**** THE INPUT

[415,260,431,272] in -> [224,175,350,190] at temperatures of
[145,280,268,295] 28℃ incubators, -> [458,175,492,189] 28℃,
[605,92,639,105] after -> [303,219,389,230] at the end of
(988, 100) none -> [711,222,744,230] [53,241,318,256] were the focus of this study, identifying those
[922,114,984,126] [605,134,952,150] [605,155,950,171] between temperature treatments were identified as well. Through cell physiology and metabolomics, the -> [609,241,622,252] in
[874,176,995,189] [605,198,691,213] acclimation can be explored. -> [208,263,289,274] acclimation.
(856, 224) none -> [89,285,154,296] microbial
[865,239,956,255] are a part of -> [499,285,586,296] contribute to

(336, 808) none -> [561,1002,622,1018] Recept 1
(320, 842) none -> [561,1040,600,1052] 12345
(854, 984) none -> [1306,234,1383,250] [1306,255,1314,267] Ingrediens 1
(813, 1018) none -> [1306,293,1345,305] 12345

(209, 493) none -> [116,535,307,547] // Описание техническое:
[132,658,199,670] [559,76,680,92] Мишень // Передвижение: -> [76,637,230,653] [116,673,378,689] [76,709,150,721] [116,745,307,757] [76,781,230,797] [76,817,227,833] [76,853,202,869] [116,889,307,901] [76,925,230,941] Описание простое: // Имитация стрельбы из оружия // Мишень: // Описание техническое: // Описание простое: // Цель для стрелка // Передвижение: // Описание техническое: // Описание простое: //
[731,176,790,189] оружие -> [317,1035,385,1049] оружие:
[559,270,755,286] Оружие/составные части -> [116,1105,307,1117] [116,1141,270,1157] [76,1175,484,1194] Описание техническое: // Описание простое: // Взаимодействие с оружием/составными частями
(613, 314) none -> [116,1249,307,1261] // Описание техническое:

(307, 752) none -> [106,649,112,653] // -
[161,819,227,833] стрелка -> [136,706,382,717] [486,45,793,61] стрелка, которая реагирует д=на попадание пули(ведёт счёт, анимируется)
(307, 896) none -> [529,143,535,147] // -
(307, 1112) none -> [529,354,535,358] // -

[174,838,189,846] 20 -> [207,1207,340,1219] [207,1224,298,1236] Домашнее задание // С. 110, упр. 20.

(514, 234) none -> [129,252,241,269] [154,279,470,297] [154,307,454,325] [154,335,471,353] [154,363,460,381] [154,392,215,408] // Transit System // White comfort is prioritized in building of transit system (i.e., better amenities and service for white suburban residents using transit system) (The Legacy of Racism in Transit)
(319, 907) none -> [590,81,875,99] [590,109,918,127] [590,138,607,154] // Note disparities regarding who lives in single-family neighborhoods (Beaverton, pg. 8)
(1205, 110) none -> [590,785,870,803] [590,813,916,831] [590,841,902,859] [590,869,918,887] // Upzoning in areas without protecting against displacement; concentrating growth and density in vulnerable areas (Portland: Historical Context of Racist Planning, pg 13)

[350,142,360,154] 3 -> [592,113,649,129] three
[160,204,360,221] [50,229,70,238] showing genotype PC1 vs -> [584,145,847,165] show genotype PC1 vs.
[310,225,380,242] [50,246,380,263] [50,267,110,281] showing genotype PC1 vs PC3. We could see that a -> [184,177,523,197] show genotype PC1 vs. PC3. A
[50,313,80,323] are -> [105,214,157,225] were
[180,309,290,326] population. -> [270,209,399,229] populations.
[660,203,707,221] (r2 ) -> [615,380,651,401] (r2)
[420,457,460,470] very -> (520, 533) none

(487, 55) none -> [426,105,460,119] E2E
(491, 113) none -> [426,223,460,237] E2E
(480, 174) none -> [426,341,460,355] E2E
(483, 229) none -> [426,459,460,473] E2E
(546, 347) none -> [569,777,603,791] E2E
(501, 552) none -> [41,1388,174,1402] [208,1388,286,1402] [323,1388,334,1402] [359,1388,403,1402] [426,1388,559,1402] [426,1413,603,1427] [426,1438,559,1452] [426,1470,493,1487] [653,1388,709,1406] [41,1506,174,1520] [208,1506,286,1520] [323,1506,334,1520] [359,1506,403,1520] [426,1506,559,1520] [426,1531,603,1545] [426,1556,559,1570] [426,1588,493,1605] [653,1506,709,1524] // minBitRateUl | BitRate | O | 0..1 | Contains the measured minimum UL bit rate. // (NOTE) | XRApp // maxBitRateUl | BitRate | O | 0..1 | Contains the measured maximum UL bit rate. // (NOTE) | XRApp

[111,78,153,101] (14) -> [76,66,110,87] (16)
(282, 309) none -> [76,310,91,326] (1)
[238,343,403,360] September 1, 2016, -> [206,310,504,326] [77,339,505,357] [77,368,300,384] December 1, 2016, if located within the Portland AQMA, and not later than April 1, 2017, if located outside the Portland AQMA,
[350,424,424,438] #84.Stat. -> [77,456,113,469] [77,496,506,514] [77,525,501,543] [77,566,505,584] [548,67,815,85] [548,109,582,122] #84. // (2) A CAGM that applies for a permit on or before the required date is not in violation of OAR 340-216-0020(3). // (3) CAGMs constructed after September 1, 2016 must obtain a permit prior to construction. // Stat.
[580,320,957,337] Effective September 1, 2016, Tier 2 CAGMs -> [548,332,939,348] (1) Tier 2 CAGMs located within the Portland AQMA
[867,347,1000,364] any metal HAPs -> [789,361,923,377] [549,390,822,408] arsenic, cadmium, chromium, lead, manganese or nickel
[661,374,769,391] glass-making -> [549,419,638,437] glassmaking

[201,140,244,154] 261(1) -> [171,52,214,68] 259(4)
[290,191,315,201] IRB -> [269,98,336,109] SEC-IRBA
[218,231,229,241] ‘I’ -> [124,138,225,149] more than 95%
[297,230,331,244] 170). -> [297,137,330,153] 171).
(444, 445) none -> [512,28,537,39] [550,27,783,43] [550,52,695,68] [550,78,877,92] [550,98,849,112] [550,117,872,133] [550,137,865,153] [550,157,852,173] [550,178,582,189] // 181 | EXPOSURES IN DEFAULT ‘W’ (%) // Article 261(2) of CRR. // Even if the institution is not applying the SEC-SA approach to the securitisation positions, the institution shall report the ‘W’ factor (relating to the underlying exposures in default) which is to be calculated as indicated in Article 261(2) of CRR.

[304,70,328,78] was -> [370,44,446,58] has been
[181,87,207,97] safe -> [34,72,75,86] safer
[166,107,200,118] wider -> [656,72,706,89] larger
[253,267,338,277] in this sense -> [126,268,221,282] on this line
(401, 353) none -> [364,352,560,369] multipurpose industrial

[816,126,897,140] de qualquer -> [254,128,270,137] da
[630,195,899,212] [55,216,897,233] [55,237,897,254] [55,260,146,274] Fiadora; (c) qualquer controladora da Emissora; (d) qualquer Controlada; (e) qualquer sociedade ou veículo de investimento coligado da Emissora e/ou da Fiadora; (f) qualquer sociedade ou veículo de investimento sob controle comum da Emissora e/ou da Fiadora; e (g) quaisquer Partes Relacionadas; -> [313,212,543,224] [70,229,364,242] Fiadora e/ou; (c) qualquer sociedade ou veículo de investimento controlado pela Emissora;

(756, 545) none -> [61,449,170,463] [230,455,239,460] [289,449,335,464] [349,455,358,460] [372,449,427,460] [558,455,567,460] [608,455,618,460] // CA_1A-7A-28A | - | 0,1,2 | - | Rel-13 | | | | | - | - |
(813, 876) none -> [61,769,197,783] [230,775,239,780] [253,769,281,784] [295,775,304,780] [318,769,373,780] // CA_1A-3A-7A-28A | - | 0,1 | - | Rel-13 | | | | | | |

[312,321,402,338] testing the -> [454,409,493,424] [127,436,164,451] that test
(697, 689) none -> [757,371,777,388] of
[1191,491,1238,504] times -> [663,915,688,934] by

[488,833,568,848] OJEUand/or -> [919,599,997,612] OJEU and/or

********

EXERCISE OBJECTIVE → Copy every line of the material, please, keeping it exactly the same.

EXERCISE RESULT →
[415,260,431,272] in -> [224,175,350,190] at temperatures of
[145,280,268,295] 28℃ incubators, -> [458,175,492,189] 28℃,
[605,92,639,105] after -> [303,219,389,230] at the end of
(988, 100) none -> [711,222,744,230] [53,241,318,256] were the focus of this study, identifying those
[922,114,984,126] [605,134,952,150] [605,155,950,171] between temperature treatments were identified as well. Through cell physiology and metabolomics, the -> [609,241,622,252] in
[874,176,995,189] [605,198,691,213] acclimation can be explored. -> [208,263,289,274] acclimation.
(856, 224) none -> [89,285,154,296] microbial
[865,239,956,255] are a part of -> [499,285,586,296] contribute to

(336, 808) none -> [561,1002,622,1018] Recept 1
(320, 842) none -> [561,1040,600,1052] 12345
(854, 984) none -> [1306,234,1383,250] [1306,255,1314,267] Ingrediens 1
(813, 1018) none -> [1306,293,1345,305] 12345

(209, 493) none -> [116,535,307,547] // Описание техническое:
[132,658,199,670] [559,76,680,92] Мишень // Передвижение: -> [76,637,230,653] [116,673,378,689] [76,709,150,721] [116,745,307,757] [76,781,230,797] [76,817,227,833] [76,853,202,869] [116,889,307,901] [76,925,230,941] Описание простое: // Имитация стрельбы из оружия // Мишень: // Описание техническое: // Описание простое: // Цель для стрелка // Передвижение: // Описание техническое: // Описание простое: //
[731,176,790,189] оружие -> [317,1035,385,1049] оружие:
[559,270,755,286] Оружие/составные части -> [116,1105,307,1117] [116,1141,270,1157] [76,1175,484,1194] Описание техническое: // Описание простое: // Взаимодействие с оружием/составными частями
(613, 314) none -> [116,1249,307,1261] // Описание техническое:

(307, 752) none -> [106,649,112,653] // -
[161,819,227,833] стрелка -> [136,706,382,717] [486,45,793,61] стрелка, которая реагирует д=на попадание пули(ведёт счёт, анимируется)
(307, 896) none -> [529,143,535,147] // -
(307, 1112) none -> [529,354,535,358] // -

[174,838,189,846] 20 -> [207,1207,340,1219] [207,1224,298,1236] Домашнее задание // С. 110, упр. 20.

(514, 234) none -> [129,252,241,269] [154,279,470,297] [154,307,454,325] [154,335,471,353] [154,363,460,381] [154,392,215,408] // Transit System // White comfort is prioritized in building of transit system (i.e., better amenities and service for white suburban residents using transit system) (The Legacy of Racism in Transit)
(319, 907) none -> [590,81,875,99] [590,109,918,127] [590,138,607,154] // Note disparities regarding who lives in single-family neighborhoods (Beaverton, pg. 8)
(1205, 110) none -> [590,785,870,803] [590,813,916,831] [590,841,902,859] [590,869,918,887] // Upzoning in areas without protecting against displacement; concentrating growth and density in vulnerable areas (Portland: Historical Context of Racist Planning, pg 13)

[350,142,360,154] 3 -> [592,113,649,129] three
[160,204,360,221] [50,229,70,238] showing genotype PC1 vs -> [584,145,847,165] show genotype PC1 vs.
[310,225,380,242] [50,246,380,263] [50,267,110,281] showing genotype PC1 vs PC3. We could see that a -> [184,177,523,197] show genotype PC1 vs. PC3. A
[50,313,80,323] are -> [105,214,157,225] were
[180,309,290,326] population. -> [270,209,399,229] populations.
[660,203,707,221] (r2 ) -> [615,380,651,401] (r2)
[420,457,460,470] very -> (520, 533) none

(487, 55) none -> [426,105,460,119] E2E
(491, 113) none -> [426,223,460,237] E2E
(480, 174) none -> [426,341,460,355] E2E
(483, 229) none -> [426,459,460,473] E2E
(546, 347) none -> [569,777,603,791] E2E
(501, 552) none -> [41,1388,174,1402] [208,1388,286,1402] [323,1388,334,1402] [359,1388,403,1402] [426,1388,559,1402] [426,1413,603,1427] [426,1438,559,1452] [426,1470,493,1487] [653,1388,709,1406] [41,1506,174,1520] [208,1506,286,1520] [323,1506,334,1520] [359,1506,403,1520] [426,1506,559,1520] [426,1531,603,1545] [426,1556,559,1570] [426,1588,493,1605] [653,1506,709,1524] // minBitRateUl | BitRate | O | 0..1 | Contains the measured minimum UL bit rate. // (NOTE) | XRApp // maxBitRateUl | BitRate | O | 0..1 | Contains the measured maximum UL bit rate. // (NOTE) | XRApp

[111,78,153,101] (14) -> [76,66,110,87] (16)
(282, 309) none -> [76,310,91,326] (1)
[238,343,403,360] September 1, 2016, -> [206,310,504,326] [77,339,505,357] [77,368,300,384] December 1, 2016, if located within the Portland AQMA, and not later than April 1, 2017, if located outside the Portland AQMA,
[350,424,424,438] #84.Stat. -> [77,456,113,469] [77,496,506,514] [77,525,501,543] [77,566,505,584] [548,67,815,85] [548,109,582,122] #84. // (2) A CAGM that applies for a permit on or before the required date is not in violation of OAR 340-216-0020(3). // (3) CAGMs constructed after September 1, 2016 must obtain a permit prior to construction. // Stat.
[580,320,957,337] Effective September 1, 2016, Tier 2 CAGMs -> [548,332,939,348] (1) Tier 2 CAGMs located within the Portland AQMA
[867,347,1000,364] any metal HAPs -> [789,361,923,377] [549,390,822,408] arsenic, cadmium, chromium, lead, manganese or nickel
[661,374,769,391] glass-making -> [549,419,638,437] glassmaking

[201,140,244,154] 261(1) -> [171,52,214,68] 259(4)
[290,191,315,201] IRB -> [269,98,336,109] SEC-IRBA
[218,231,229,241] ‘I’ -> [124,138,225,149] more than 95%
[297,230,331,244] 170). -> [297,137,330,153] 171).
(444, 445) none -> [512,28,537,39] [550,27,783,43] [550,52,695,68] [550,78,877,92] [550,98,849,112] [550,117,872,133] [550,137,865,153] [550,157,852,173] [550,178,582,189] // 181 | EXPOSURES IN DEFAULT ‘W’ (%) // Article 261(2) of CRR. // Even if the institution is not applying the SEC-SA approach to the securitisation positions, the institution shall report the ‘W’ factor (relating to the underlying exposures in default) which is to be calculated as indicated in Article 261(2) of CRR.

[304,70,328,78] was -> [370,44,446,58] has been
[181,87,207,97] safe -> [34,72,75,86] safer
[166,107,200,118] wider -> [656,72,706,89] larger
[253,267,338,277] in this sense -> [126,268,221,282] on this line
(401, 353) none -> [364,352,560,369] multipurpose industrial

[816,126,897,140] de qualquer -> [254,128,270,137] da
[630,195,899,212] [55,216,897,233] [55,237,897,254] [55,260,146,274] Fiadora; (c) qualquer controladora da Emissora; (d) qualquer Controlada; (e) qualquer sociedade ou veículo de investimento coligado da Emissora e/ou da Fiadora; (f) qualquer sociedade ou veículo de investimento sob controle comum da Emissora e/ou da Fiadora; e (g) quaisquer Partes Relacionadas; -> [313,212,543,224] [70,229,364,242] Fiadora e/ou; (c) qualquer sociedade ou veículo de investimento controlado pela Emissora;

(756, 545) none -> [61,449,170,463] [230,455,239,460] [289,449,335,464] [349,455,358,460] [372,449,427,460] [558,455,567,460] [608,455,618,460] // CA_1A-7A-28A | - | 0,1,2 | - | Rel-13 | | | | | - | - |
(813, 876) none -> [61,769,197,783] [230,775,239,780] [253,769,281,784] [295,775,304,780] [318,769,373,780] // CA_1A-3A-7A-28A | - | 0,1 | - | Rel-13 | | | | | | |

[312,321,402,338] testing the -> [454,409,493,424] [127,436,164,451] that test
(697, 689) none -> [757,371,777,388] of
[1191,491,1238,504] times -> [663,915,688,934] by

[488,833,568,848] OJEUand/or -> [919,599,997,612] OJEU and/or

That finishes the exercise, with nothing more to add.